Можно ещё извинить, если множишь своё достоянье,
Долго желая прожить, так же как ворон, олень.
Если же близкая старость к тебе, человек, подступает,
Жажда несметных богатств пусть не коснётся ничуть!
Сгубишь иначе себя ты среди неизбывного горя,
А накопленье пойдёт быстро на пользу другим.

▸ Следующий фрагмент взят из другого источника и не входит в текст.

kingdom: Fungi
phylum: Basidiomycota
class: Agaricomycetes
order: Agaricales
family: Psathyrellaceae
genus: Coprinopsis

Адраст, оратор, однажды догнав муравья, не преминул,
Спину его оседлав, радостно, гордо кричать:
«Беллерофонт у тебя свой! Пегас мой, лети! Из героев
Самым известным я стал полуживым костяком!»
Зловонная Демострата (11, 240)
Ты, Демострата, воняешь не только сама, но козлиный
Запах и тот издаёт, кто с тобой рядом сидит.
(VI в. н.э.)
Брачной поры ты достигла. Хихикаешь, тайные знаки
Мне подаёшь. Ни к чему! Я не откликнусь на них!
Клятву ведь дал (и свидетели — камушка три предо мною),
Что никогда на тебя с ласкою не посмотрю.
Только один поцелуй от меня! Не причмокивай больше!
К губкам открытым твоим не прикасался никто.
Наши пути не сойдутся: другую я девушку встречу,
Будет достойней она нежных Киприды забав.
Призыв к выпивохам (11, 63)
Рты не пора ли открыть нам для Вакха пошире, пропойцы,
С чашею битву начать в радостном пире, друзья?!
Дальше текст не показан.